A misconception is that biodiesel requires engine modifications. It is so similar to petroleum diesel that blends of up to B20 work in any engine with no modification. B100 has the ability to degrade rubber lines and gaskets. These need to be replaced with Viton-made parts.


Due to the renewable energy mandate most No. 2 diesel sold is actually B5.


You should not group a biodiesel blend into the same category as B100. This is the major cause of bad information. In your area there may be blends from B5 to B100 and anything in between.


Biodiesel advantages


Biodiesel has a number of advantages over conventional fuel:

  • High lubricity even in blends with as little as 2%.
  • Energy content between 118,170 and 127,042 Btu per gallon. This is similar to #1 diesel but is slightly less than #2 fuel.
  • A high cetane rating. B100 is a minimum of 50 cetane compared to a national average of 40 cetane for conventional fuel.
  • Reduction in emissions. On newer EPA tier-rated engines, biodiesel provides more efficient conversion of pollutants in exhaust system-based controls.


Good practices


Biodiesel has a natural cleaning action and will remove gunk and varnish from fuel storage facilities, equipment fuel tanks, and the engine’s fuel system.


When switching to biodiesel it is best to change all fuel filters (engine and storage tank), and then again at one-half the normal interval. Follow this for two filter changes. Then a normal routine can be employed.

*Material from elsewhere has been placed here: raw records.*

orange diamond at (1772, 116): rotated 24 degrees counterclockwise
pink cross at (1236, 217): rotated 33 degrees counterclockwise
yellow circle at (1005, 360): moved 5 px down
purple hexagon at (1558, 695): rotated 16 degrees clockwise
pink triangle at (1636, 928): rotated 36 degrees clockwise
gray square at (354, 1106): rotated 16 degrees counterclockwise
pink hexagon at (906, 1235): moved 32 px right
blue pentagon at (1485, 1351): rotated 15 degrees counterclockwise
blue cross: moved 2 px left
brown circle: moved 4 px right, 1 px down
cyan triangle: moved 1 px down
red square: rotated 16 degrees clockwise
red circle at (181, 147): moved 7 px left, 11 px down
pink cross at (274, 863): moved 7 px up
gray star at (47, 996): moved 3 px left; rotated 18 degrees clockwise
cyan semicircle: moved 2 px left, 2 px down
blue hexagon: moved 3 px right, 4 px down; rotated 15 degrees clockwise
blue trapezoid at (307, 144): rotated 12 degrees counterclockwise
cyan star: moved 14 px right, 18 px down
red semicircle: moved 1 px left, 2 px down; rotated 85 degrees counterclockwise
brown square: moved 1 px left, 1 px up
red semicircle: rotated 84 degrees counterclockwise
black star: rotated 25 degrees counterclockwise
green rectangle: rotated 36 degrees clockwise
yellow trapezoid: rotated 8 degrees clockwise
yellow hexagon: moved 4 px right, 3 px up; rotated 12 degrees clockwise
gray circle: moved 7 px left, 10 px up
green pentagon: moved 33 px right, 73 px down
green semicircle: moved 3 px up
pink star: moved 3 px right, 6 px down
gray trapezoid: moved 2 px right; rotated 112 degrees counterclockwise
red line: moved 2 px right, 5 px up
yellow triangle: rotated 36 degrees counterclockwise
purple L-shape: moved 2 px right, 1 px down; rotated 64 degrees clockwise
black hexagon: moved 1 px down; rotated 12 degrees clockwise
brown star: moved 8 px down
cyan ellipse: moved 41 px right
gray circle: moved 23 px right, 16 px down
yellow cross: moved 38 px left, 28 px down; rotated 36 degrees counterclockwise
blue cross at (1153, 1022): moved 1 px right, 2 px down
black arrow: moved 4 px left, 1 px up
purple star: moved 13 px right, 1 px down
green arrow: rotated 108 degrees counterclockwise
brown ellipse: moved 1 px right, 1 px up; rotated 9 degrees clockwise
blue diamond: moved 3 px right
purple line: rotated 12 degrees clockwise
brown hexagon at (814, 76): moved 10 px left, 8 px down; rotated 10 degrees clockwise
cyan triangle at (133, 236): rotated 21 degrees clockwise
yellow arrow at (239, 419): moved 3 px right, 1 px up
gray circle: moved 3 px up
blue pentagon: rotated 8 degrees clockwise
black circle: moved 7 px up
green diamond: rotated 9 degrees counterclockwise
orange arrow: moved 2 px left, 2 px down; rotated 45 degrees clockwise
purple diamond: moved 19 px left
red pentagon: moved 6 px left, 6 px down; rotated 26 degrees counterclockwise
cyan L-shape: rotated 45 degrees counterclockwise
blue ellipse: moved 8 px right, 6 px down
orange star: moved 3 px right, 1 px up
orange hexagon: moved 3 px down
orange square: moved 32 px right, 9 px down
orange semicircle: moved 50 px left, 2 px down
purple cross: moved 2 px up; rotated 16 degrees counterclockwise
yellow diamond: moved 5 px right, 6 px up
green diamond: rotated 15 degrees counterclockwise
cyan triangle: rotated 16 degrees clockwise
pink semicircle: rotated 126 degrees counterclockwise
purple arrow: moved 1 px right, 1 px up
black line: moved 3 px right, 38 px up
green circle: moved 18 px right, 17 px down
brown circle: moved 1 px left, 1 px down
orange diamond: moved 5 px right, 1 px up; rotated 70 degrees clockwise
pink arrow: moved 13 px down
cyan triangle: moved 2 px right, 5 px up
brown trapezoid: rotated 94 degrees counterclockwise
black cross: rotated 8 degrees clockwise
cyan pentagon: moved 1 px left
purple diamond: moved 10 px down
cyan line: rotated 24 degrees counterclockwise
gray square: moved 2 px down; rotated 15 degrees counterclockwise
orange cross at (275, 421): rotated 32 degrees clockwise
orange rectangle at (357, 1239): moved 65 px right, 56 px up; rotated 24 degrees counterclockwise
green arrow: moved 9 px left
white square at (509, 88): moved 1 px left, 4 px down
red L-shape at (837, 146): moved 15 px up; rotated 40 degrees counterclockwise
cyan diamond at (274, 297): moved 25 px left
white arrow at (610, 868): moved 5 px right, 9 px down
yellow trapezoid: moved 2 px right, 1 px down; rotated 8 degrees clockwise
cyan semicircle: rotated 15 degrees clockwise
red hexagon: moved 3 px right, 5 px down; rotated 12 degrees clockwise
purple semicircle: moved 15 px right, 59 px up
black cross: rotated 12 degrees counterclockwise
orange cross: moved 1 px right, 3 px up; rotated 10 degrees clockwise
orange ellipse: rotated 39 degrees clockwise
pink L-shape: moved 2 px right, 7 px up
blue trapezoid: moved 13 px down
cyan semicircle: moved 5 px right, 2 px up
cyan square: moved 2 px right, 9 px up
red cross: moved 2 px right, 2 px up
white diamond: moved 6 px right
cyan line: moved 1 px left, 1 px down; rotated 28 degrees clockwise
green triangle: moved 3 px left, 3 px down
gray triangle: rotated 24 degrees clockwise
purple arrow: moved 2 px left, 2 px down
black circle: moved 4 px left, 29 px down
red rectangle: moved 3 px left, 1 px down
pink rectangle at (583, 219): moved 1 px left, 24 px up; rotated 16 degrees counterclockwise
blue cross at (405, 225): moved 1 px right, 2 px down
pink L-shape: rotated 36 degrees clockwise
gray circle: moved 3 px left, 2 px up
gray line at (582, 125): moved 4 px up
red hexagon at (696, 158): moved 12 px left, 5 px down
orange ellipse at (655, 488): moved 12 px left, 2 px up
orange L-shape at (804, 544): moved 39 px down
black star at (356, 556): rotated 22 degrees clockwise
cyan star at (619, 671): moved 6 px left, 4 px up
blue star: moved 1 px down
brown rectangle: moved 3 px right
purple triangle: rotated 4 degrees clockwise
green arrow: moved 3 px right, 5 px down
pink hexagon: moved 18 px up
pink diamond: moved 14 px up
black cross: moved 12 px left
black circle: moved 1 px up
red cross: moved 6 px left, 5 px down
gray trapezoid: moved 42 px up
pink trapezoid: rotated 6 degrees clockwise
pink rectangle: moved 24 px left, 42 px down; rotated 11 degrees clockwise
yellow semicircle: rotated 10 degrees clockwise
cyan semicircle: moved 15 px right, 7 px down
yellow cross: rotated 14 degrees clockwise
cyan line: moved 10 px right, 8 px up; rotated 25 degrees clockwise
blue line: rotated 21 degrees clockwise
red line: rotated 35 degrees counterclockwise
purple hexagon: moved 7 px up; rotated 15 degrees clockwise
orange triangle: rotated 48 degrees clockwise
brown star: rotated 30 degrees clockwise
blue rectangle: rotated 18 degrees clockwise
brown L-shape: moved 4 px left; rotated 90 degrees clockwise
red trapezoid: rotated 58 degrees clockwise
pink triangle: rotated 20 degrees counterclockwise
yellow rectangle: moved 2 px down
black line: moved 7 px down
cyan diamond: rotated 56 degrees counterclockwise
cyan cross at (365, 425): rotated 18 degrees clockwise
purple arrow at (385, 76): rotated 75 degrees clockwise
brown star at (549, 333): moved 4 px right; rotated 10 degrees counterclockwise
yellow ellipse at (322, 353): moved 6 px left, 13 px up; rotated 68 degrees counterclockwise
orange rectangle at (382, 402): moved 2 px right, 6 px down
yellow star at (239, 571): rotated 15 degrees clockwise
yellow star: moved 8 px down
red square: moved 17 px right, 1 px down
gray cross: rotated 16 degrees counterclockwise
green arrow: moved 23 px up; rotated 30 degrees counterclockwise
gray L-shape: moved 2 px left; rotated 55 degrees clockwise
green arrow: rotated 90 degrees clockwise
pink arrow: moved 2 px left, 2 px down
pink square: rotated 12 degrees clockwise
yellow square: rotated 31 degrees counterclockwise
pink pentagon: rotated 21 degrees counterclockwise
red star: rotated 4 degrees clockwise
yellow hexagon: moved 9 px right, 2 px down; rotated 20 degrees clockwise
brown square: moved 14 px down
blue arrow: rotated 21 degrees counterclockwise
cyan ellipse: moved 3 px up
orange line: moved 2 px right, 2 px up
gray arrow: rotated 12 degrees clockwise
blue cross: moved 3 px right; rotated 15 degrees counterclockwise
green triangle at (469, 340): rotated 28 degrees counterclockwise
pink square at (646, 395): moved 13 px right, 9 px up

If your on-farm storage tank has a good deal of deposits it would be wise to have it cleaned prior to the delivery of B20 or higher blends.


Biodiesel pitfalls


A pitfall to B100 is that it is too easy to make a poor-quality product. The fuel you purchase must always meet the ASTM standard 6571-12 and needs to be registered in the BQ-9000 Fuel Quality Program. Have the supplier provide proof of meeting these standards.


B20 will cloud and gel at temperatures 10°F warmer than No. 2 petroleum diesel. B100 will gel even sooner. Traditional cold performance additives work just as effectively in biodiesel.


Biodiesel is good for your farm, your engine and America. Use it with pride and confidence!